It’s been a while, a long while. Things have been a little difficult. The things are that December has been a lot harder than I first expected it to be. Yesterday we decorated the Christmas tree. It turned out amazing, I’m very happy with the result. It’s sort of a mix of The Andersen family ( my family.) and The Griswold family. To be honest, it’s the greatest mix of all. I’ve been a fan of the movies for years, and we always watch The national lampoon’s Christmas vacation while decorating the Christmas tree. I think it’s a great tradition and I will forever continue to have that tradition in the family.

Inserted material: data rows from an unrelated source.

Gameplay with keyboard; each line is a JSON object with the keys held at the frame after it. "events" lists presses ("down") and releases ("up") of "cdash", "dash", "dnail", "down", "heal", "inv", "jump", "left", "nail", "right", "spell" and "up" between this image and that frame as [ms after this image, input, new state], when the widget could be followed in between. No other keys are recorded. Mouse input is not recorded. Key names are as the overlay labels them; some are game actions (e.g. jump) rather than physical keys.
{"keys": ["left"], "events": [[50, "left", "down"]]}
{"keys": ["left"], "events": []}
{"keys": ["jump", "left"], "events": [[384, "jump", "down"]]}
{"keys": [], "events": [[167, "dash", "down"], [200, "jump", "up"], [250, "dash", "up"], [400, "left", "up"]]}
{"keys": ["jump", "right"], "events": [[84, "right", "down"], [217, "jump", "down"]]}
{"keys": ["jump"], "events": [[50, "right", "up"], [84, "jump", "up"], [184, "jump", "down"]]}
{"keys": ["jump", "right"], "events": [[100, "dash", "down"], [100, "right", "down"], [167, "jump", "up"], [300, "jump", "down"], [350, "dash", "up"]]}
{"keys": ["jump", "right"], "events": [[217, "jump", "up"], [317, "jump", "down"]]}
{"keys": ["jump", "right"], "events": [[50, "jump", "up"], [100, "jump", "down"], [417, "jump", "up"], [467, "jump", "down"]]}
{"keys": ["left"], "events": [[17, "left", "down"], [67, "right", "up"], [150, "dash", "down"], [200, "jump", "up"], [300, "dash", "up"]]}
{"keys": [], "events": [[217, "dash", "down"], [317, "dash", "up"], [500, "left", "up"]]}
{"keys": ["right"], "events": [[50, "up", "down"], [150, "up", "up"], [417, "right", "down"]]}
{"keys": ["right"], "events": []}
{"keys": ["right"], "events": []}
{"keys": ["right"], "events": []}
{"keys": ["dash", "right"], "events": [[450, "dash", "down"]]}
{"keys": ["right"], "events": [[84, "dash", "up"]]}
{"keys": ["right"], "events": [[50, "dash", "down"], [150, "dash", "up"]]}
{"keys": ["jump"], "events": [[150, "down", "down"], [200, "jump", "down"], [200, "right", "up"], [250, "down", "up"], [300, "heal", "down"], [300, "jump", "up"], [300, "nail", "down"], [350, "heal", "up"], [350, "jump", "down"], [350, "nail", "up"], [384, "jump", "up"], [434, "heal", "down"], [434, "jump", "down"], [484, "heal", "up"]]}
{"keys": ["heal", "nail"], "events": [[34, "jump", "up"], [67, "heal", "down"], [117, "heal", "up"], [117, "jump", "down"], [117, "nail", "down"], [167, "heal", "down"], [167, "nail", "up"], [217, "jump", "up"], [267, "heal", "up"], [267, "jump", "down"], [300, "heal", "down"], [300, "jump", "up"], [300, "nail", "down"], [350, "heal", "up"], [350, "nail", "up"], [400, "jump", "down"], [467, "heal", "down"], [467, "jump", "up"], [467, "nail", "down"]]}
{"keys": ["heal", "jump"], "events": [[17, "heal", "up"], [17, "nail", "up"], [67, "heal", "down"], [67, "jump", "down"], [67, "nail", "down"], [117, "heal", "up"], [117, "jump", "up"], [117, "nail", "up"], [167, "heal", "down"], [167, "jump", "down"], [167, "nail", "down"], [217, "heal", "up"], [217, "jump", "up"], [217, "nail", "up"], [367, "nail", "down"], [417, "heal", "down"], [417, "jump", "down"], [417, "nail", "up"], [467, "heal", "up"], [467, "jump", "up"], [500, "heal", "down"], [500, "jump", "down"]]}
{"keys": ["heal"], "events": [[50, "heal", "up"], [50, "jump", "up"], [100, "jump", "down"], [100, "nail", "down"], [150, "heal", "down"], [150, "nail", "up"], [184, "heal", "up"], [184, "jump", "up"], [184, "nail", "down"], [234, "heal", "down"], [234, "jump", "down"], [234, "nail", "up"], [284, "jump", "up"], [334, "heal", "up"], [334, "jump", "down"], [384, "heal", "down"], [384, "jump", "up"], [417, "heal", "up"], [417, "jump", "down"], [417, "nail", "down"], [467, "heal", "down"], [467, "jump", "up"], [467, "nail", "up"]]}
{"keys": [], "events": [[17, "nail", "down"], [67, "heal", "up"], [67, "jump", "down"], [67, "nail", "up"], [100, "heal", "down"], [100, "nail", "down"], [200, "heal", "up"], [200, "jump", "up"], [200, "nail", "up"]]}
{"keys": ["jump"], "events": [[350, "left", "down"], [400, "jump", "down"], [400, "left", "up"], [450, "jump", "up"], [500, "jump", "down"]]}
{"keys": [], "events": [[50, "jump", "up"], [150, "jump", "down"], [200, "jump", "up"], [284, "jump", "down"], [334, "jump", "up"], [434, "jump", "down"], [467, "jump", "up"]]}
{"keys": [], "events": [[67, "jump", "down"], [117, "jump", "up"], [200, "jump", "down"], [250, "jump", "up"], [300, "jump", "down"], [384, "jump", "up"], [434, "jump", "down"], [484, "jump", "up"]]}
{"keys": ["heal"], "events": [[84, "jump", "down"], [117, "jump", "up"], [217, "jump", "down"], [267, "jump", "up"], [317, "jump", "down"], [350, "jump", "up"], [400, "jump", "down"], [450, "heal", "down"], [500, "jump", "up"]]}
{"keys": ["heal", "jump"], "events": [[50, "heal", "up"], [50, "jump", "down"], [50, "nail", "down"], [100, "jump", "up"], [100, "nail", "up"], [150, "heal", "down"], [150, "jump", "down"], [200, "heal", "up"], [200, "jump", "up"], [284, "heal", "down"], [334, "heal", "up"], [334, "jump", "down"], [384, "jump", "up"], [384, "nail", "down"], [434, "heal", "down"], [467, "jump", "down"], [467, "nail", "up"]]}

Food-wise, I’ve not been eating much lately. It’s complicated because I’m not hungry but I need to eat so I just throw together an old recipe. But that will be changing in the new year whit my new project I will be posting a lot more recipes, food articles, and much more. I’ve said it before and I’m saying it again I’m super excited about it. I have been doing some recipe testing on the side, but some turned out horrible, some not so great and others turned out perfectly fine. I’m working on getting the perfect touch to a variety of new recipes coming up next year. There is a balance that tends to be as close to perfect as it can be. Seasoning your dish the right way ain’t always easy. You try something that sounds perfect but ends up horrible. Then you try something that seems wired and your brain is telling you that this or that spice would never work in a dish like “this” and then your heart tells you to try it and suddenly your dish turns out to be heaven on earth. You never really know what works and what doesn’t until you try it.
Some seasoning blends you know work well together, then there is the open space where you have to try and fail to succeed to create the perfect bite to eat. It’s all about the balance of flavors and knowing what goes together and not. I got a question the other day; My stomach reacts badly to chili, but you use chili all the time and I don’t get any reaction at all. Why is that?. The answer to her question is simple, again it’s all about the balance. A hint of chili goes a long way and it will lift your dish up sky-high without ruining it. If you use a ton of chili of course you are going to have a reaction if you’re not used to it. How you balance your flavors is on of the most important things when it comes to cooking and of course follow your heart more than your brain. Deep down you have some sort of knowledge of what’s right and wrong when it comes to cooking. Like everything else in life, there is a balance that needs to be maintained.
So after a lot of back and forth I have decided not to have a backup dinner plan for Christmas Eve. This means that my Christmas eve dinner can go from traditional Andersen’s Christmas Eve dinner or it could end up as a Griswold disaster. Either way I will be telling y’all about it on Christmas day.
I hope y’all are having an amazing December 21st and I hope to see y’all back here soon for a new post.